Subtitled An Illustrated Fiction, Hallberg’s first book is chiefly concerned with the Hungates and the Harrisons, a pair of neighboring families of similar backgrounds living in Long Island, New York. When one of the fathers dies, it sets off a chain of responses leaving each family member adrift. It is a very short work that relies heavily on presentation and discovery, so substantive discussion of the characters and their arcs would be missing the point.

The “entries” tend to jump around in point-of-view and tone; the author, a reviewer and editor for online lit mag The Millions, has no trouble switching from deadpanning tongue-in-cheek nature observations of the North American Family in their native habitat (“Due to a growth curve similar to that of depression, a robust divorce population has become common wherever love dwells in large numbers.”) to heartbreaking descriptions of a fractured family in mourning.

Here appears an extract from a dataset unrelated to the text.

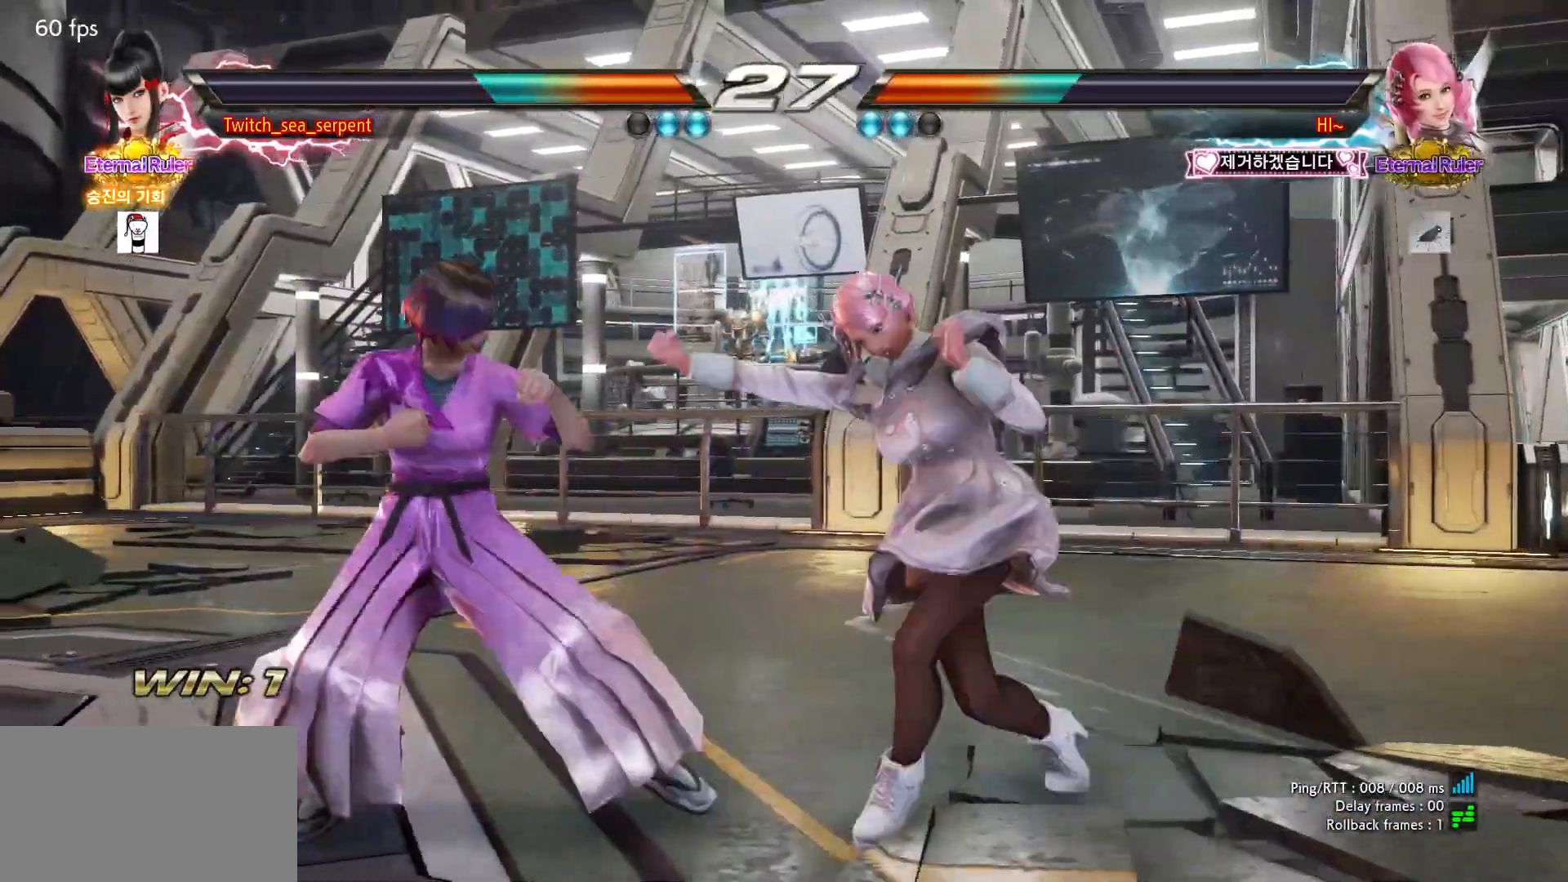
{"buttons": [], "left_stick": "center", "events": [[300, "left_stick", "center"], [350, "SQUARE", "down"], [350, "left_stick", "right"], [400, "left_stick", "center"], [433, "SQUARE", "up"]]}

The 63 selections are not sequenced beyond alphabetization of each chapter’s title (Adolescence, Adulthood, Angst, Boredom, etc.). This is important, as each section — only a few are over a page long — is supplemented with multiple sets of cross-references to lead you to other chapters. The order in which you read is your own. I’ve read the book through three times now: front-to-back, back-to-front, and through the clever cross-references provided. Though this system of linked keywords seems to be the way the author and publisher would like the book to be read, I found it to be more creative than helpful. It means the book can function as a choose-your-own-adventure, but only if you wish to lose yourself in the journey. In short, you’ll have to keep track of which chapters you’ve read so you don’t retrace your steps too many times.

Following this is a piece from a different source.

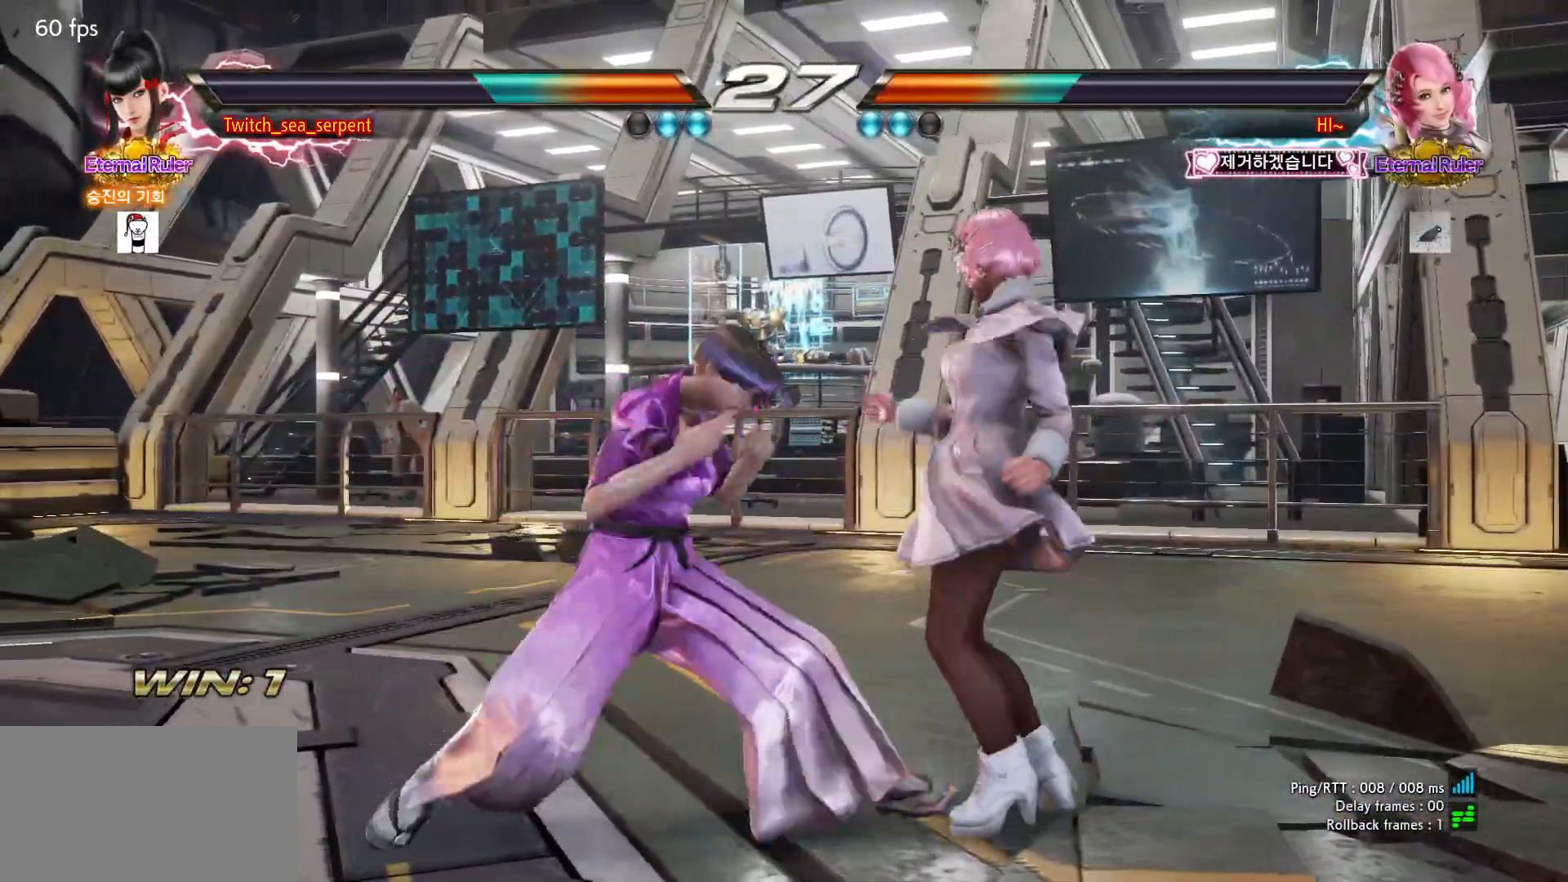
{"buttons": [], "left_stick": "center", "events": [[300, "SQUARE", "down"], [317, "left_stick", "down-right"], [383, "SQUARE", "up"], [400, "left_stick", "center"]]}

As innovative and bruising as it was, it does not seem far off the mark to wish there had been more. Alas, anyone who enjoyed Hallberg’s voice and wants to see what the author is capable of over, say, 900 pages should be on the lookout for his next release. In November of last year, Hallberg signed a major deal (just south of $2 million) with Knopf for City On Fire, his doorstop of a debut set in New York City during the 1970’s. We will let you know when it is slated for release.